--- Try it ---
Return only the lines below starting at the line containing "ring mcp: (114, 105)" and ending at the line containing "thumb ip: (116, 147)", both included, exactly as they are and with no pictures.

═══ Task data ═══

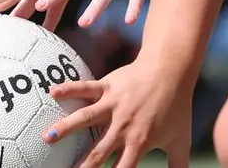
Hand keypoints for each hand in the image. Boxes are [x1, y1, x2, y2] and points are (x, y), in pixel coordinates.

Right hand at [43, 60, 194, 167]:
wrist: (173, 71)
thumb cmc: (177, 108)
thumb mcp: (180, 141)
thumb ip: (178, 167)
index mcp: (139, 143)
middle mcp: (123, 126)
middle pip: (98, 152)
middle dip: (82, 166)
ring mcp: (114, 105)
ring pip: (86, 118)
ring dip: (66, 127)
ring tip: (47, 138)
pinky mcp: (109, 86)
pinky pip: (87, 88)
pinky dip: (70, 89)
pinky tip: (52, 91)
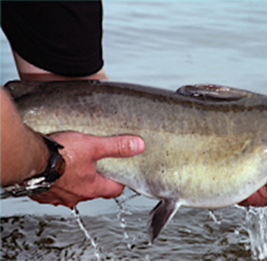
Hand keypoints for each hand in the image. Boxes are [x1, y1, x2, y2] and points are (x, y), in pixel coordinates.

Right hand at [30, 132, 144, 207]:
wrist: (29, 160)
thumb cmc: (58, 155)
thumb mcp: (93, 146)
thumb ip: (116, 147)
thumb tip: (138, 145)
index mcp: (92, 188)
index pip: (114, 190)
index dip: (119, 181)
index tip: (120, 174)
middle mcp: (75, 196)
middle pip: (94, 191)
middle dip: (97, 181)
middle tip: (97, 167)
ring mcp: (57, 197)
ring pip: (73, 192)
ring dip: (75, 182)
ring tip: (75, 167)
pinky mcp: (42, 193)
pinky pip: (54, 190)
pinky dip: (57, 182)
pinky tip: (56, 171)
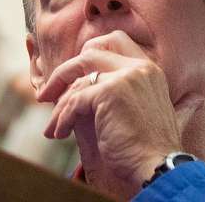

═══

--- Task result ---
ring mcp: (114, 105)
ring pip: (86, 118)
ring dip: (66, 127)
ring tip: (47, 138)
pinky mcp: (109, 86)
pinky pip: (87, 88)
pinky dip: (70, 89)
pinky tip: (52, 91)
Hand keypoints for each hand in the image. Boxes are [x1, y1, x2, y2] and points are (x, y), in pixel coordinates.

Right hand at [30, 132, 144, 207]:
wrist: (29, 160)
thumb cmc: (58, 155)
thumb mcp: (93, 146)
thumb ip: (116, 147)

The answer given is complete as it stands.